## Texto fornecido
———

INTERNACIONAL12.06.202407:00

André Horta é um dos portugueses que venceram a Liga Conferência com o Olympiakos na época que agora terminou. Recorda a campanha europeia, o penálti que pediu para mudar a ordem e a língua predominante no balneário

A meio da época 2023/24, André Horta tinha apenas cinco jogos como titular na Liga portuguesa e cada vez menos minutos nas pernas no SC Braga. Em janeiro apareceu a oportunidade Olympiakos, que acabou por dar-lhe uma Liga Conferência. Mas não foi o único: Chiquinho, no Benfica, e David Carmo, no FC Porto, também não jogavam. A meio das férias, numa entrevista a A BOLA na nossa redação de Lisboa, Horta fala sobre a experiência na Grécia e o grupinho de portugueses que por lá se juntou [Rúben Vezo, João Carvalho, Gelson Martins e Podence são os restantes]. E conta também como trocou de penálti com Rodinei numa eliminatória...

———

## Dados apresentados
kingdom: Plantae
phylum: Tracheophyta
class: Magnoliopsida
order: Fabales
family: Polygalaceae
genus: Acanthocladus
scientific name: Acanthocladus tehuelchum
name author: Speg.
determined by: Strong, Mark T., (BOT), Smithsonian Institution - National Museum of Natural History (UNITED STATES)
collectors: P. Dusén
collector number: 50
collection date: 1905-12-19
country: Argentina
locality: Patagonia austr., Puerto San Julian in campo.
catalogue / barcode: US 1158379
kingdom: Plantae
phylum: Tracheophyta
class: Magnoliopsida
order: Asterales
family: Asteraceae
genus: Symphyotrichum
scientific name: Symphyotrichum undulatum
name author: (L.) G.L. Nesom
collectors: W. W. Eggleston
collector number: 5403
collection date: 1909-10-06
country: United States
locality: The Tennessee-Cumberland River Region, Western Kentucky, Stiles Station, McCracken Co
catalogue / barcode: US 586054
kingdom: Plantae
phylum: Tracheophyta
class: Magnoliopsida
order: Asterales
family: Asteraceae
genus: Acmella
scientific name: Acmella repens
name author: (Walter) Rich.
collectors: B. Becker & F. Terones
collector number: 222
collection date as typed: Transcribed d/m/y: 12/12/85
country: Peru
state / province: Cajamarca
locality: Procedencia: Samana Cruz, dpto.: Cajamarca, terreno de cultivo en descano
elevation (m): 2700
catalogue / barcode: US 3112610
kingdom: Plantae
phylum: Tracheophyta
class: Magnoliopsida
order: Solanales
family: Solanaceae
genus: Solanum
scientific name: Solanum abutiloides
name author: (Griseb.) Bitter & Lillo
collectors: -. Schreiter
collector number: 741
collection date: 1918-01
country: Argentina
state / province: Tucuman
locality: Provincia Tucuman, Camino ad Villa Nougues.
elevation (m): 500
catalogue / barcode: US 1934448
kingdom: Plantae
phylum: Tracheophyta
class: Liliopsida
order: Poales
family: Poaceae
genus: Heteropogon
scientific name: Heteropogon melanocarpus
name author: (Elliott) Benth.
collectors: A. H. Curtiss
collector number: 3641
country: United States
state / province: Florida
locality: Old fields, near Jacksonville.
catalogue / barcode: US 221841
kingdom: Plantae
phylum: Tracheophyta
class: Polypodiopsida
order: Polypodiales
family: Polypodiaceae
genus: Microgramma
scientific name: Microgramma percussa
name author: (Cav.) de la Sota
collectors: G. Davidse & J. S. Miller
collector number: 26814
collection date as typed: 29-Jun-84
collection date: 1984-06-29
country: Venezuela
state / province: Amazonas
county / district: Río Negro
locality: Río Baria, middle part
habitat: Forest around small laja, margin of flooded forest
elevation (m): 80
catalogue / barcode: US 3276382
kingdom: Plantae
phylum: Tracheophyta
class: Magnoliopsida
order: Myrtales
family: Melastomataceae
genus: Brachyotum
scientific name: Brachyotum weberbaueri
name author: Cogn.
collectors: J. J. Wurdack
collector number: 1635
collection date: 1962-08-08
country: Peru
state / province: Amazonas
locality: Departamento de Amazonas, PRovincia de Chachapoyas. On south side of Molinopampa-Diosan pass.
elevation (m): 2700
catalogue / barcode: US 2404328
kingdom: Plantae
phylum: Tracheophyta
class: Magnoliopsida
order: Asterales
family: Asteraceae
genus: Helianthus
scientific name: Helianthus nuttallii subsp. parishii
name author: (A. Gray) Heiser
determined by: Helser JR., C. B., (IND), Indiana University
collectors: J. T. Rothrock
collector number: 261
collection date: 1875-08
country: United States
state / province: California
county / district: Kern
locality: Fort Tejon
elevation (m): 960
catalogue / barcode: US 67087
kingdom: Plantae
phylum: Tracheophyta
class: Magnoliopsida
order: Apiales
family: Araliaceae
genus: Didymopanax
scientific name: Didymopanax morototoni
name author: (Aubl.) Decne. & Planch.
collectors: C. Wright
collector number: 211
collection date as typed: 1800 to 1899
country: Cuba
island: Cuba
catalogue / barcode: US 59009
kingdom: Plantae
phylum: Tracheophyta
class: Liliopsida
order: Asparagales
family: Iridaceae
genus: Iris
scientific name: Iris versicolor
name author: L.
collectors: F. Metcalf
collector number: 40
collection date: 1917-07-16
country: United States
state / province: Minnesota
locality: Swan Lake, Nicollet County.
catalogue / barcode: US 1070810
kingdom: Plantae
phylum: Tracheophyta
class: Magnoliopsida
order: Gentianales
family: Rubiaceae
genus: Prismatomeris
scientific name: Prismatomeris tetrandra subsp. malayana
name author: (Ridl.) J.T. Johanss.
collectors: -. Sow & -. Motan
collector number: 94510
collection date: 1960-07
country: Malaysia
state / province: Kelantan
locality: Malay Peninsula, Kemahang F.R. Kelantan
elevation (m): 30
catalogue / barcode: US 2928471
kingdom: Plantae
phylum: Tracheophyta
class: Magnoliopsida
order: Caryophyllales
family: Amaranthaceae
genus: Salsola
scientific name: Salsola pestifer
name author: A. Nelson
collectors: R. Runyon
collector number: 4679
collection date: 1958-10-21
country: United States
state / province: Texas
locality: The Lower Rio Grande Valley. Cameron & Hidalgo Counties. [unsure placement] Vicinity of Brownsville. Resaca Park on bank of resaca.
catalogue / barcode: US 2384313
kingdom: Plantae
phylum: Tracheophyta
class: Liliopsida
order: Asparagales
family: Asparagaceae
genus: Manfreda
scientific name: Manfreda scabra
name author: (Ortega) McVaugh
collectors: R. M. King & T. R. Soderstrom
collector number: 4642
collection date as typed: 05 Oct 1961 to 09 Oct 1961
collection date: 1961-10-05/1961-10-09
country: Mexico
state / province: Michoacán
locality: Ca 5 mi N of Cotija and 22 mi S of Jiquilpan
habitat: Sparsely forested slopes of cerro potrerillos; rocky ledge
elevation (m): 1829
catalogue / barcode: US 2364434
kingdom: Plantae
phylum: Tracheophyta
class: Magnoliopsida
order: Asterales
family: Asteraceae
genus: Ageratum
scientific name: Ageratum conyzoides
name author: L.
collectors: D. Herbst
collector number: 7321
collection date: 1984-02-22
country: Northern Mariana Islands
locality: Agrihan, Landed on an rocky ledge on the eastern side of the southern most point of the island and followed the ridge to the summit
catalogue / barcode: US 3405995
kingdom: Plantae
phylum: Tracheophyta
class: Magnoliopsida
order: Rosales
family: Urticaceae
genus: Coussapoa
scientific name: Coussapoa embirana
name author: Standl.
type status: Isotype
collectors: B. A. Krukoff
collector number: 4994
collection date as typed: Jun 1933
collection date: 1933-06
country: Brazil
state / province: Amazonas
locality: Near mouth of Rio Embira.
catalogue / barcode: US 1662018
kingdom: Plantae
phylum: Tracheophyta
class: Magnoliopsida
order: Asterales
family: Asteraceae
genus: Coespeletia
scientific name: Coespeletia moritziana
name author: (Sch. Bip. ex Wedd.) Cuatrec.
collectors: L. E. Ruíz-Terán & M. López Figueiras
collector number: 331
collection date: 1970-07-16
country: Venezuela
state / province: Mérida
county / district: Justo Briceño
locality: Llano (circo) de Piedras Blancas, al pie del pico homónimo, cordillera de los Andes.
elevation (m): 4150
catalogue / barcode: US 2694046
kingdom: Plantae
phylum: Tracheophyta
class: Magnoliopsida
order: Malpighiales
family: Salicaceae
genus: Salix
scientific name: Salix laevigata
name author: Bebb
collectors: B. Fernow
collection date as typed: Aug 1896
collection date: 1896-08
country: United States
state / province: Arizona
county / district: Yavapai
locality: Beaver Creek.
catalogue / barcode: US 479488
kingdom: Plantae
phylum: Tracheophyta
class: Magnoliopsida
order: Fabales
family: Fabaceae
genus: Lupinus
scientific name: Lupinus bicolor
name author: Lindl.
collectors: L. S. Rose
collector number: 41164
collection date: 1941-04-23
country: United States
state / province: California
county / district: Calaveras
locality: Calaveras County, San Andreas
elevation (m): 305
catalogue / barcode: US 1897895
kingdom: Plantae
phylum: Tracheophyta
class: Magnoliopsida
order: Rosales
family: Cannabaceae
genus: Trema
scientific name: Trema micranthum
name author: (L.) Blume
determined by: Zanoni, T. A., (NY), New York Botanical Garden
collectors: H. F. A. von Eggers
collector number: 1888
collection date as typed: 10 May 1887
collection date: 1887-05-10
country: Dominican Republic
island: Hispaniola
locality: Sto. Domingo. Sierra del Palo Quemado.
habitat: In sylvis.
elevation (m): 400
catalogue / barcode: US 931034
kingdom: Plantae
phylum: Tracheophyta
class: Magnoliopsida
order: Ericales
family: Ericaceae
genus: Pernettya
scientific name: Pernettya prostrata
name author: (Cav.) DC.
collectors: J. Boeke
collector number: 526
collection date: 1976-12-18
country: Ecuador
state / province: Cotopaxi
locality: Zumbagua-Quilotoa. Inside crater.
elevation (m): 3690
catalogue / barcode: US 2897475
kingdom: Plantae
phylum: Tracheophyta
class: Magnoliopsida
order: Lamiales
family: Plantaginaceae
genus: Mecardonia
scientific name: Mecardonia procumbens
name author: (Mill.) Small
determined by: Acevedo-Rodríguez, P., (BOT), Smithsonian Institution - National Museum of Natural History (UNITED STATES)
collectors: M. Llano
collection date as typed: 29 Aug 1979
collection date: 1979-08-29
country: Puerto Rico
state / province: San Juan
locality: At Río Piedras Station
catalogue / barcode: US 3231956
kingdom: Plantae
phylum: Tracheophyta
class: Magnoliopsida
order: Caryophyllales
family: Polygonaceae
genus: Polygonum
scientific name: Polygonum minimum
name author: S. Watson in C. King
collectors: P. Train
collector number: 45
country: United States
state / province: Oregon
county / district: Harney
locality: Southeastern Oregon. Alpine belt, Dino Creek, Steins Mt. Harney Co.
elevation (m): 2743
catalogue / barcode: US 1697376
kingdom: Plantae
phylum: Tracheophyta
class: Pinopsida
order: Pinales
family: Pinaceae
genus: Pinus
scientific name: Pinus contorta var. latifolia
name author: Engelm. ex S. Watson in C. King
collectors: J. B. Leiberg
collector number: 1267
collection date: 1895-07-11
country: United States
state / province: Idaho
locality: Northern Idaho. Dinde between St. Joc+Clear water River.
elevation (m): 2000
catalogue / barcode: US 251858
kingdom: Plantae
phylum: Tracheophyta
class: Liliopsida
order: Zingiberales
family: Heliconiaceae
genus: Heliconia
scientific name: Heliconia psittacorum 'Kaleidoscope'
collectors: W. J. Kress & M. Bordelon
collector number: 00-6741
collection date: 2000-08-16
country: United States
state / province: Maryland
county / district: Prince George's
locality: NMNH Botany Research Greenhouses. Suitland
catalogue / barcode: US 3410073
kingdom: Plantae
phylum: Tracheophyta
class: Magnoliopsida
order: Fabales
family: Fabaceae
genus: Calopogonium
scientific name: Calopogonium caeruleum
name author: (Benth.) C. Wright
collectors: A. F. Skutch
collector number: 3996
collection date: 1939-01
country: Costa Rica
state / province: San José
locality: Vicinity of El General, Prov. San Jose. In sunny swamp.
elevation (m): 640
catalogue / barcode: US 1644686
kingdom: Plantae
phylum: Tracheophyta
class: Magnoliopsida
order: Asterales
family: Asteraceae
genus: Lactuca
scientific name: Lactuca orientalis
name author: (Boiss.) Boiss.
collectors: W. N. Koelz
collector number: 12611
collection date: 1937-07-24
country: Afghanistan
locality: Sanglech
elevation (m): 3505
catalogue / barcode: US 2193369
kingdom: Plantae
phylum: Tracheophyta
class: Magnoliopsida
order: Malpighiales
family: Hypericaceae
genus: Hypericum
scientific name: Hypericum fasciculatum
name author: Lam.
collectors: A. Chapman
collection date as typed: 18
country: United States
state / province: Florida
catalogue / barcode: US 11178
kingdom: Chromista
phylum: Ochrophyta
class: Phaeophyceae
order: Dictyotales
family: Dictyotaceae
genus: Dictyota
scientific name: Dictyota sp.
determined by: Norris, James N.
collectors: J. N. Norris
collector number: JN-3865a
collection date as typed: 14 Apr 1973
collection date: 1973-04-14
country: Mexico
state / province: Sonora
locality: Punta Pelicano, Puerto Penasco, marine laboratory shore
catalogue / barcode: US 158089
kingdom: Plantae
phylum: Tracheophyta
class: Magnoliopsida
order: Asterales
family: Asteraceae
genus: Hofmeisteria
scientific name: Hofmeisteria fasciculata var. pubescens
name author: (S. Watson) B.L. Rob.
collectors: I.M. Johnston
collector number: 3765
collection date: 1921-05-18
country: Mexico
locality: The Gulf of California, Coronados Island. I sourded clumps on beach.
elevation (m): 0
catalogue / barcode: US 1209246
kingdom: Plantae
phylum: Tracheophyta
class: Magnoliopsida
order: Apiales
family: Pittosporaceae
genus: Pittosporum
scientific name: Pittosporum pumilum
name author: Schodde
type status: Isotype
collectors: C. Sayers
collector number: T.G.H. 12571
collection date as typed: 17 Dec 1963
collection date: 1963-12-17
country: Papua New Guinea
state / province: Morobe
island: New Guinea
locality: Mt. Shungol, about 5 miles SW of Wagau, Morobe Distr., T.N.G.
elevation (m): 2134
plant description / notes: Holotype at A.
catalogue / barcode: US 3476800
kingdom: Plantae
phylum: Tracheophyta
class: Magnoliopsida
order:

———

## Exercícios a resolver
A. Responda a estas perguntas com base no texto sobre André Horta:
(i) Com que clube venceu a Liga Conferência?
(ii) Quantos jogos como titular tinha na Liga portuguesa a meio da época 2023/24?
(iii) Com que jogador trocou de penálti numa eliminatória?
B. Traduza para inglês esta frase do texto sobre André Horta: "Em janeiro apareceu a oportunidade Olympiakos, que acabou por dar-lhe uma Liga Conferência."
C. Por favor, dê seguimento ao texto sobre André Horta a partir da sua última frase.

## Respostas dos exercícios
A.
(i) Com o Olympiakos.
(ii) Cinco.
(iii) Com Rodinei.

B. In January the Olympiakos opportunity came along, which ended up giving him a Conference League title.

C.
Se alguém lhe tivesse dito, no início de janeiro, que ia acabar esta época com uma medalha de um troféu europeu ao peito, o que diria a essa pessoa?

Diria que devia ter fumado alguma coisa forte (risos). Nós sabemos que no futebol as coisas podem mudar de um momento para o outro, mas não podemos também mentir. Naquele momento não era algo muito expectável. «Olha, vou acabar esta época a ganhar um troféu europeu, está mesmo aqui ao virar da esquina.» Não, não pensei, a verdade é essa. Começo a pensar quando existe a mudança, porque vejo as competições em que ainda estamos inseridos, e claro que percebemos que, a partir do momento em que estamos inseridos, há sempre alguma hipótese. Depois, com alguma sorte no sorteio, aqui e ali... Mas claro que era algo em que não acreditava muito.

E como explica essa caminhada do Olympiakos na Liga Conferência? Houve ali momentos um bocadinho inacreditáveis. Tiveram de recuperar de uma derrota por 1-4 em casa, na 1.ª mão dos oitavos….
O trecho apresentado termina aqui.